One of the most powerful tools handed to us by mathematics is equational reasoning. It uses the fact that equality in Haskell behaves like mathematical equality, and in doing so it allows us to prove properties about Haskell programs in ways that are not possible in non-pure languages.

A Gentle Example

To show what I mean, I will prove that map (+1) [1,2,3] = [2,3,4]. First, recall the definition of map:

map :: (a -> b) -> [a] -> [b]
map f []     = []
map f (x:xs) = f x : map f xs

Second, recall how lists are represented in Haskell. When we write [1,2,3], this is shorthand for 1 : (2 : (3 : [])). Now we can start using our equalities! The definition of map tells us that map f (x : xs) = f x : map f xs, thus map (+1) (1 : 2 : 3 : []) = (+1) 1 : map (+1) (2 : 3 : []) Continuing this reasoning yields us the following:

    [map (+1) (1 : 2 : 3 : [])]
  = (+1) 1 : [map (+1) (2 : 3 : [])]
  = (+1) 1 : (+1) 2 : [map (+1) (3 : [])]
  = (+1) 1 : (+1) 2 : (+1) 3 : [map (+1) ([])]

In each step the code within [] is replaced using the same equality rule. For the final step we look at the first case of map telling us that map f [] = []

  = (+1) 1 : (+1) 2 : (+1) 3 : []
  = 2 : 3 : 4 : []
  = [2,3,4]

While this is mildly interesting, it’s not very useful as we could have simply asked Haskell to evaluate the code for us in order to yield the same result.

Proving an interesting property

A more exciting example is proving that map f (map g xs) = map (f . g) xs for all functions f, g, and lists xs. Recall the definition of .

(.) :: (b -> c) -> (a -> b) -> (a -> c)
(.) f g x = f (g x)

That is, f . g is a function that first applies g to an input and then applies f to the result of g. Thus we are proving that first mapping one function, and then another is the same as mapping the composition of said functions. All lists are in one of the forms [] or x : xs, thus it suffices to prove that the property holds for these two cases. If you are familiar with doing proofs by induction this is precisely what we will be doing.

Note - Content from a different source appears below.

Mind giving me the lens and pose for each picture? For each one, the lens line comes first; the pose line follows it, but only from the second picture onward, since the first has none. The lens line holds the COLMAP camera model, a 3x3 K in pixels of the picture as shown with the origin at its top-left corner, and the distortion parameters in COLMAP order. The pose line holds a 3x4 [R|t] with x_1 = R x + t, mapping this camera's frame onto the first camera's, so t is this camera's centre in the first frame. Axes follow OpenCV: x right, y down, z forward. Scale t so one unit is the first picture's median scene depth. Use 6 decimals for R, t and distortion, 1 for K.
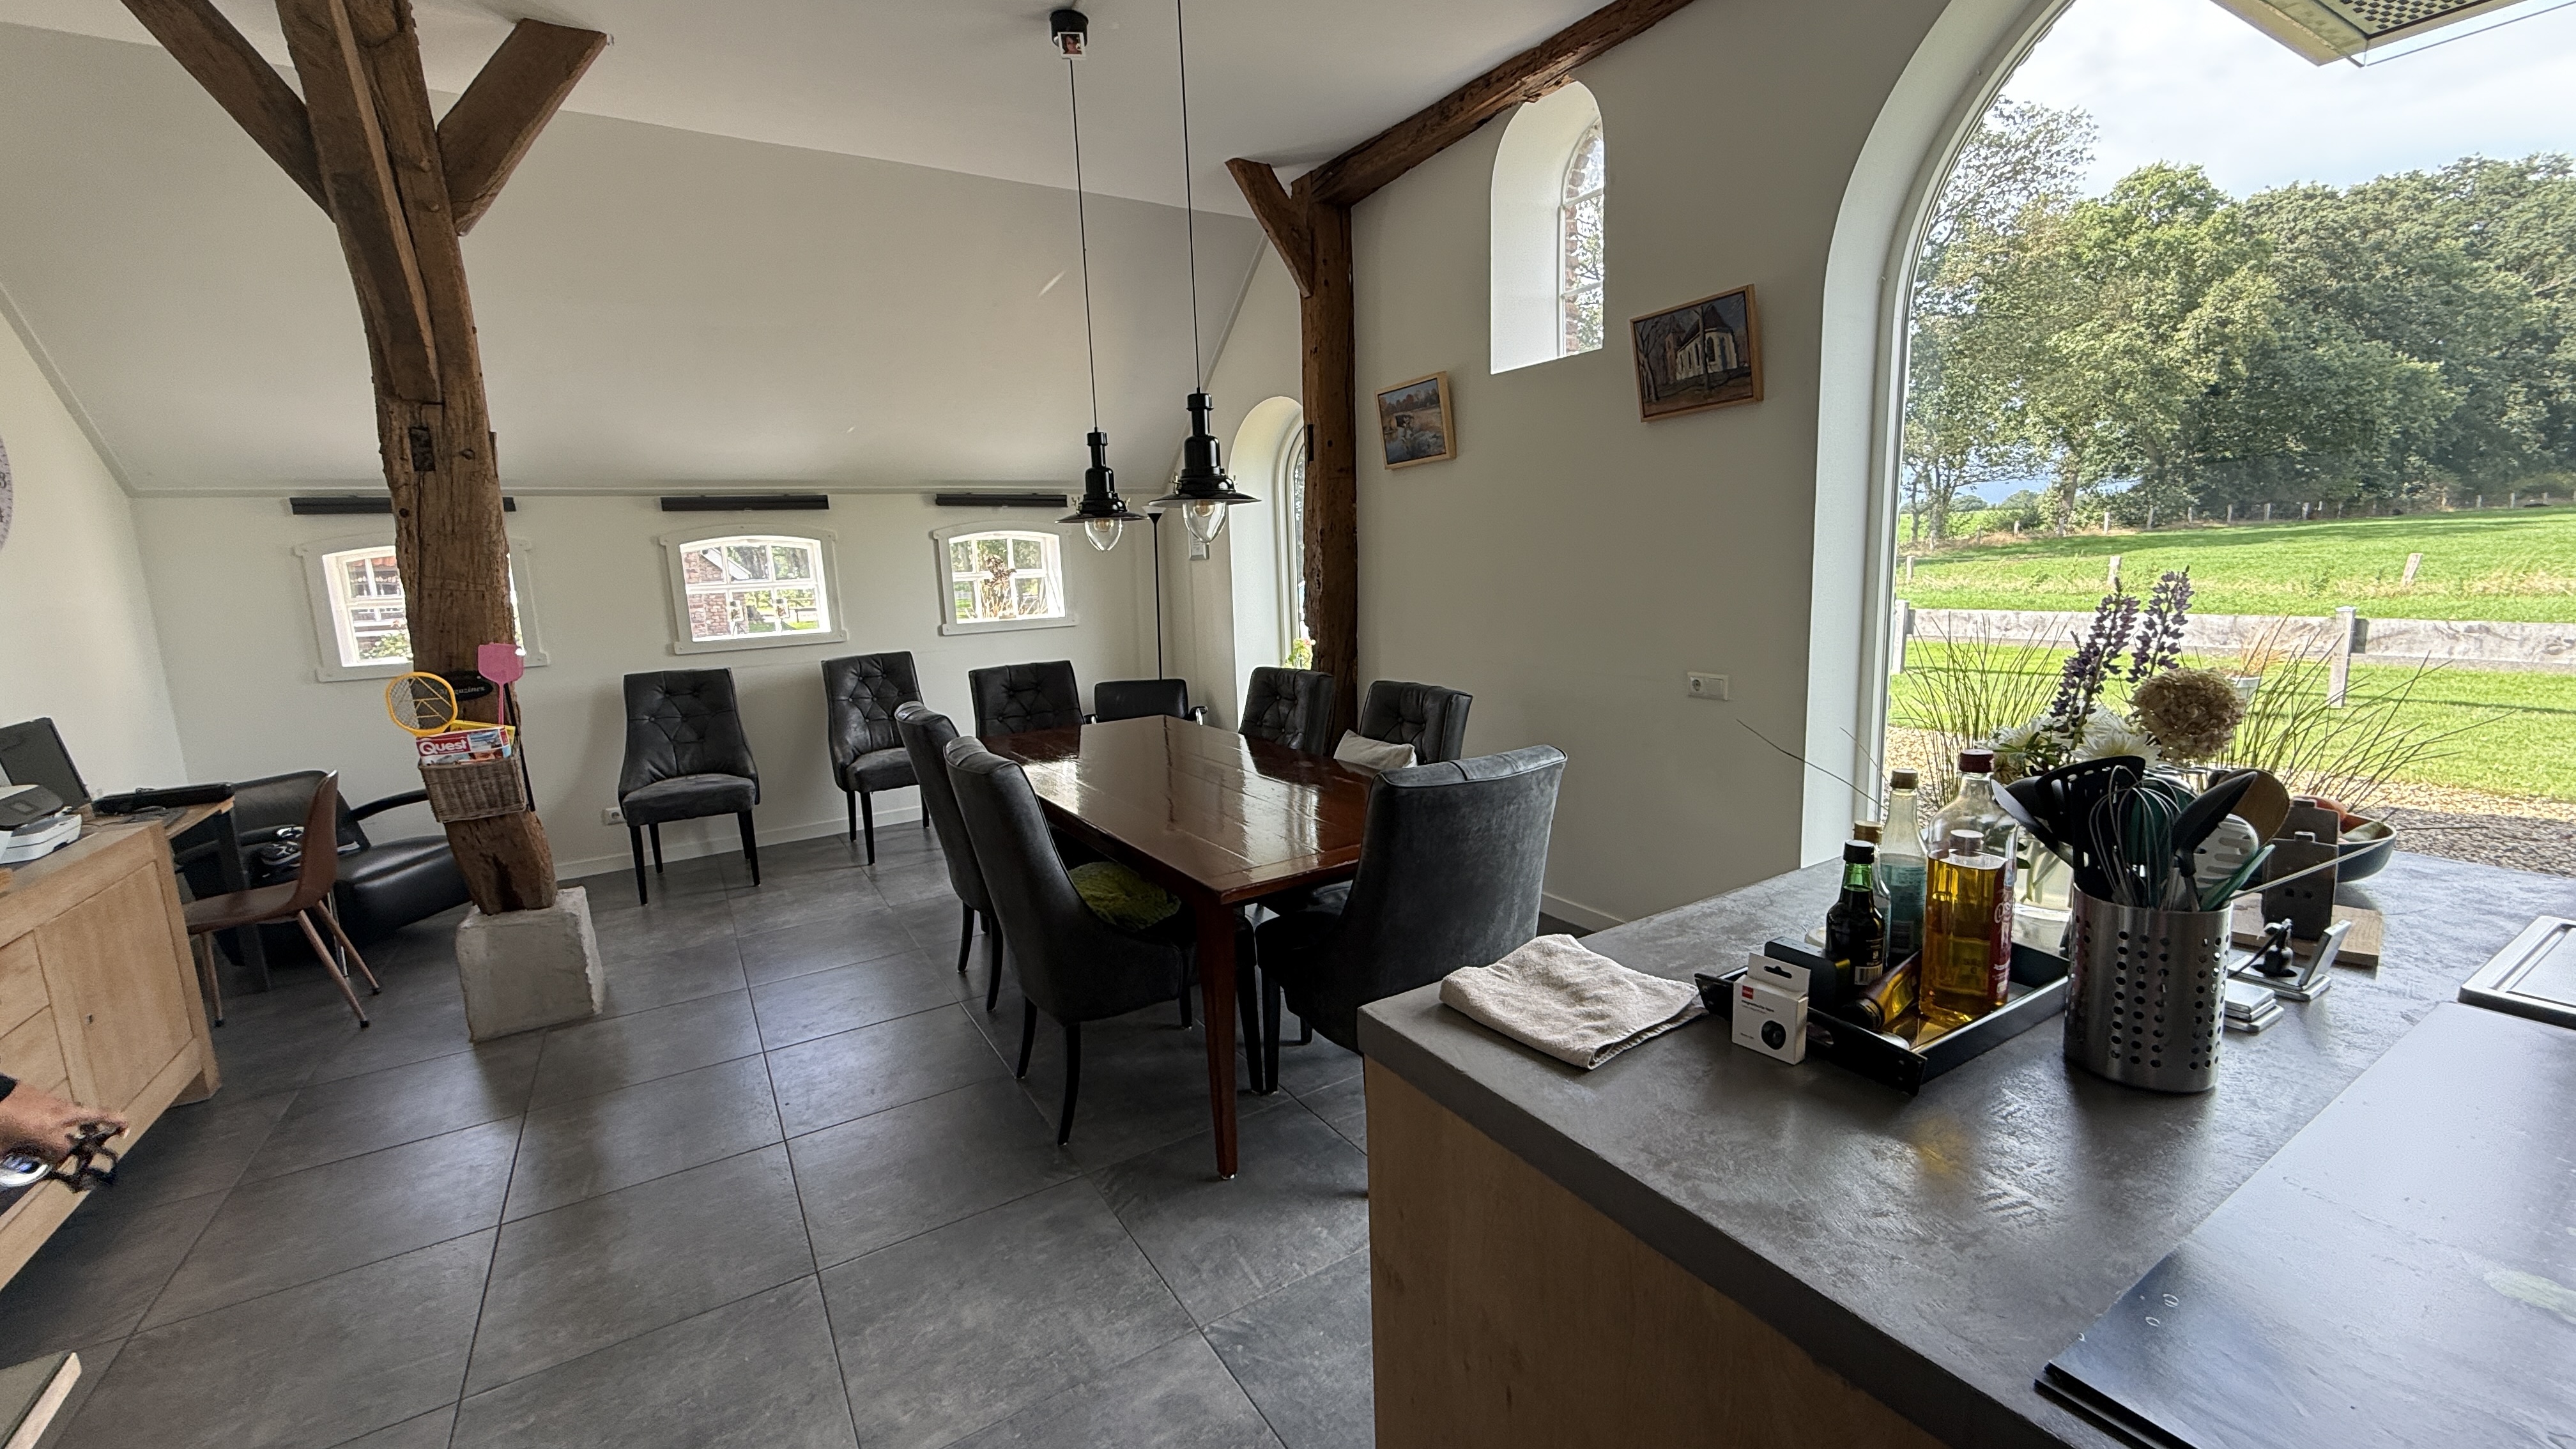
lens RADIAL K [[1028.7, 0, 1280.3], [0, 1028.7, 722.8], [0, 0, 1]] dist [-0.000128, 0.000055]
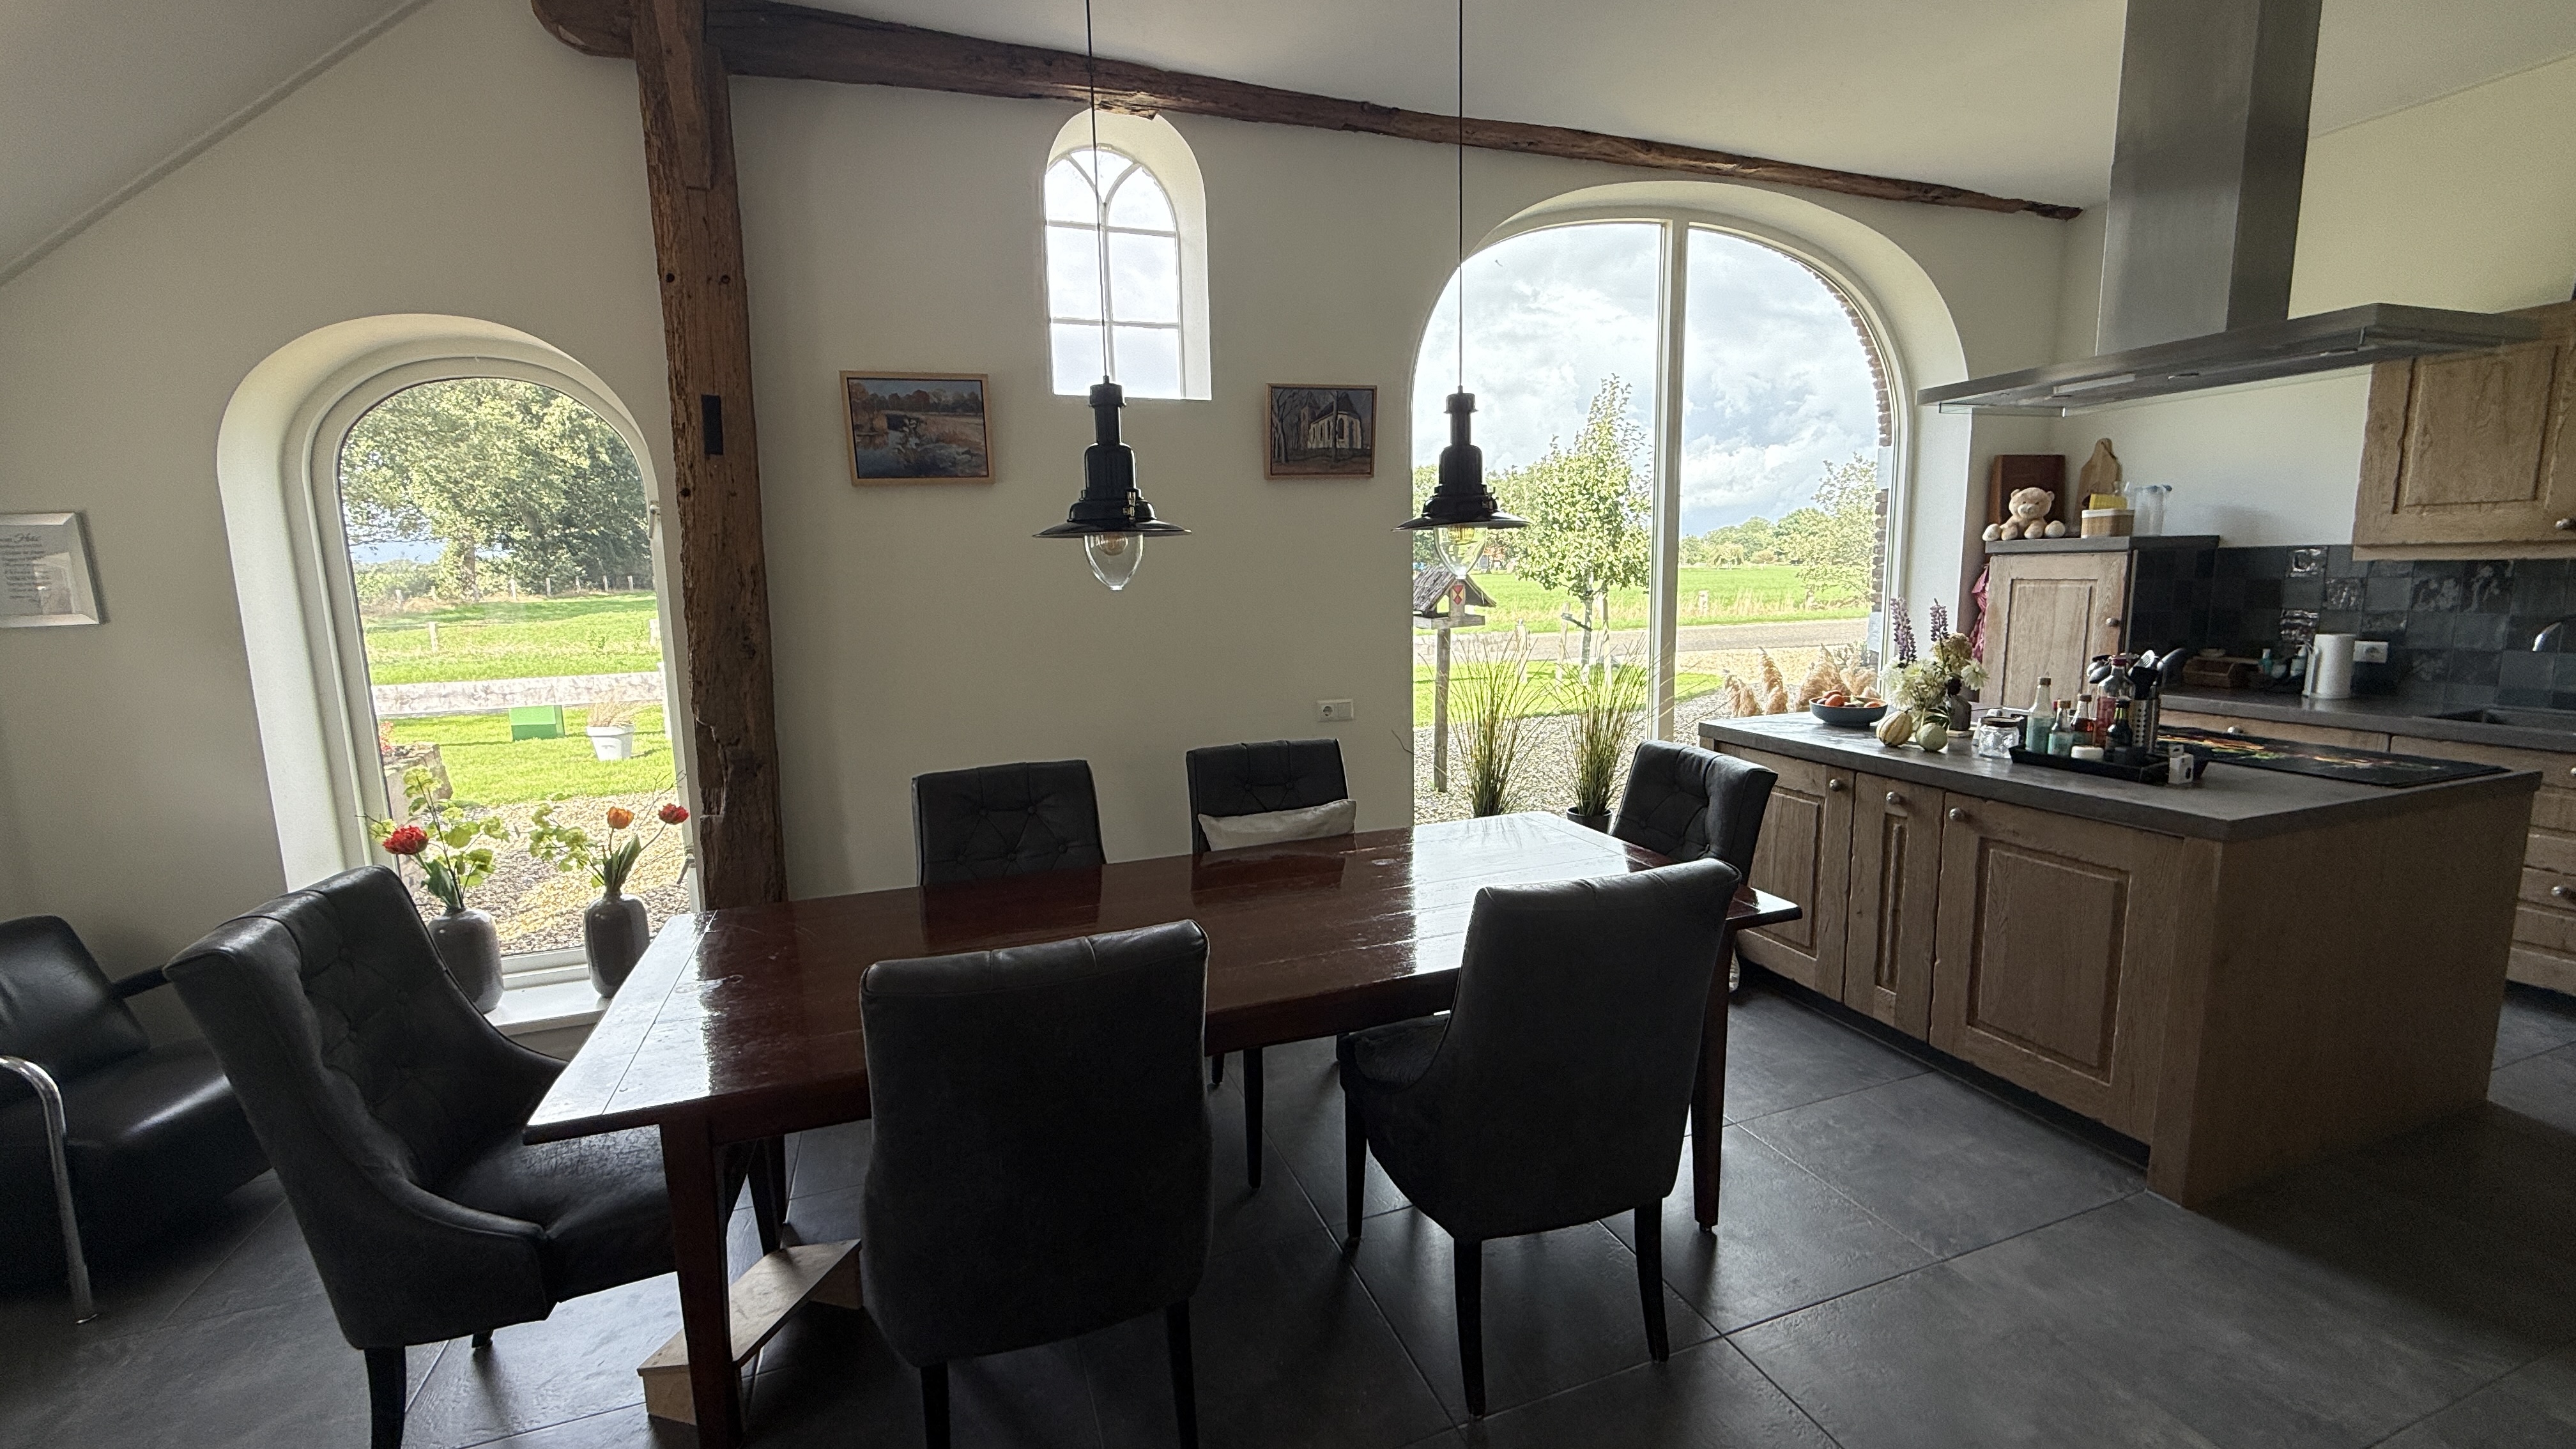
lens RADIAL K [[1028.7, 0, 1280.0], [0, 1028.7, 724.9], [0, 0, 1]] dist [-0.000128, 0.000055]
pose [[0.205529, -0.110327, 0.972412, -0.569363], [0.170975, 0.982392, 0.075322, -0.090645], [-0.963600, 0.150778, 0.220773, 0.612128]]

First, consider the [] case:

    map f (map g [])
  = map f []
  = []
  = map (f . g) []

Secondly, consider the x : xs case, assuming that the property holds for xs:

    map f (map g (x : xs))
  = map f (g x : map g xs)
  = f (g x) : map f (map g xs)
  = f (g x) : map (f . g) xs    [by our assumption]
  = (f . g) x : map (f . g) xs 
  = map (f . g) (x : xs)

Now this is an interesting result! It tells us that any time we wish to map over two functions we may simply map over their composite instead. This is not only interesting but has performance implications as well, since it tells us we only need to use map once!

Avoiding Duplication

In programming there are many cases when data has to be duplicated. If we assign a value to a variable x and then assign y = x, then we often don’t want y to change when x does. In order to avoid this the data stored in x is duplicated and then stored in y. This duplication takes time and memory, so most programming languages don’t do it by default, instead, they have the user specify when a duplication is needed. In practice when creating large programs or libraries which need to work without any assumptions, one often has to employ considerable amounts of data duplication.

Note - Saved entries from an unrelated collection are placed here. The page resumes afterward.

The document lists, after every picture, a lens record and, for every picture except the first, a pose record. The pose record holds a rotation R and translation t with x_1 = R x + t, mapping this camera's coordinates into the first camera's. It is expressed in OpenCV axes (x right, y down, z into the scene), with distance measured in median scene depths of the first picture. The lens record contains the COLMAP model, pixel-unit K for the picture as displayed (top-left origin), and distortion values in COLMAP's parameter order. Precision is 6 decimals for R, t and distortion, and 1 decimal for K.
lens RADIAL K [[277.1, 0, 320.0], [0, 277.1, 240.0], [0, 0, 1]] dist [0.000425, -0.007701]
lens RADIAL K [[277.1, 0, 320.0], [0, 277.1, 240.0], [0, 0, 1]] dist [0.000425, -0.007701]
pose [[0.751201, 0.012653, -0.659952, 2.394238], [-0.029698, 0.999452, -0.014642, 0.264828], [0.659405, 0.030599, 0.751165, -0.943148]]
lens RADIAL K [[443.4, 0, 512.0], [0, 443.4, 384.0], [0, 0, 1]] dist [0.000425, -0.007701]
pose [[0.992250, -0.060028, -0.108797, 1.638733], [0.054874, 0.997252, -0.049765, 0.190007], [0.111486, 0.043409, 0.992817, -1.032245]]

How does this relate to Haskell and purity? Since Haskell is pure data can never be modified, and there is thus never a need for data duplication. It’s fine to pass around references as their contents will never be modified. When structures are rebuilt the old contents are reused and only the parts that are being changed are recreated. This allows for more efficient use of both memory and processing time.

The Takeaway

The purity of Haskell allows for mathematical reasoning about programs. This not only makes it possible to be more confident in the correctness of our programs but can be used in order to optimize code as well. In fact, the primary Haskell compiler, GHC, uses these guarantees in order to optimize programs. The restrictions imposed by purity turn into properties that programmers and compilers alike may use to their advantage.